A proximité, un peu plus tardivement et dans le même esprit de construction industrialisée, l’architecte Claude Le Goas fait construire sa maison selon un procédé de structure modulaire dans les années 1970.

 

Aujourd’hui, la maison, tapie au fond des bois, est toujours habitée et entretenue par la famille Jaoul, dont des membres firent appel à Le Corbusier pour construire les deux maisons de Neuilly-sur-Seine entre 1953 et 1955[1]. Elle a fait l’objet de reportages par les photographes Harry Schunk et Jànos Kender, ainsi que Pierre Joly et Véra Cardot.

 

Si dans l’activité de Prouvé on connaît bien l’utilisation qu’il fit des panneaux de façade en acier et en aluminium, ses matériaux de prédilection, on connaît moins ses recherches en direction du plastique. Issu de l’industrie pétro-chimique en plein essor depuis la guerre, ce nouveau matériau présente une grande souplesse d’utilisation ainsi qu’un large éventail de débouchés grâce à sa malléabilité et robustesse : il fait une entrée fracassante dans le design de l’électro-ménager, et se prête bien, grâce aux techniques de moulage, aux formes qui s’arrondissent, ou s’adoucissent, dans le mobilier et l’automobile.

Homme curieux de toutes les nouveautés, pourvu qu’elles aillent dans le sens du progrès, il était normal que Prouvé s’intéresse aux possibilités que pouvait offrir ce matériau dans la construction. Ce fut d’abord la maison plastique étudiée avec Saint-Gobain[2], puis les panneaux de façade mis au point avec ses collaborateurs de la rue des Blancs-Manteaux, Reiko Hayama, Serge Binotto, Jean Masson et la Division Industrie Plastique (DIP) de Matra.

Fabricant de conteneurs isothermes en panneaux sandwich plastifiés, puis de carrosseries automobiles avec ce même matériau dans son usine de Romorantin (Loiret), Matra diversifiait son activité en direction du bâtiment avec la fabrication (de 1975 à 1978) des « tuiles » pour la couverture des piscines Tournesol, afin de pallier les carences des fabricants Chausson Plastiques et Rapib .

Comment s’est faite la rencontre de Prouvé avec Matra, alors dirigé par Jean-Luc Lagardère ? Ce point reste à éclaircir, on sait seulement que les deux hommes nourrissaient une passion pour l’automobile… Prouvé aura repéré les avantages que peut procurer le matériau plastique pour la peau extérieure d’un panneau sandwich.
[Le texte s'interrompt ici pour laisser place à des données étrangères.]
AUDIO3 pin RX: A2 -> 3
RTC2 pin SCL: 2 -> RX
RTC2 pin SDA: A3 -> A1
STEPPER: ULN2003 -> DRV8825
Par rapport à l’acier, il est léger et imputrescible, il est rigide quand l’aluminium doit être renforcé (tôles gaufrées tendues par des ressorts installés entre les plaques), il est résistant et malléable quand le verre est fragile et coûteux.                              

Vincent du Chazaud, le 19 novembre 2016  

[1] A Neuilly, les enfants Jaoul n’osaient pas dire à leurs camardes qu’ils habitaient la maison de Le Corbusier, une « usine », selon l’expression des riverains et du maire hostiles à ce projet, plantée dans un quartier de maisons bourgeoises.

[2] Dans les années 1960, Jean Prouvé a conçu pour Saint-Gobain une maison entièrement faite d’éléments en polyester armé de fibre de verre dans lesquels est injectée de la mousse de polyuréthane (couverture, panneaux de façades, poteaux). Elle est composée de deux modules. La partie séjour/cuisine est marquée par un volume plus haut que la partie nuit. Elle a été rénovée en 1996 par l’architecte Philippe Bancilhon.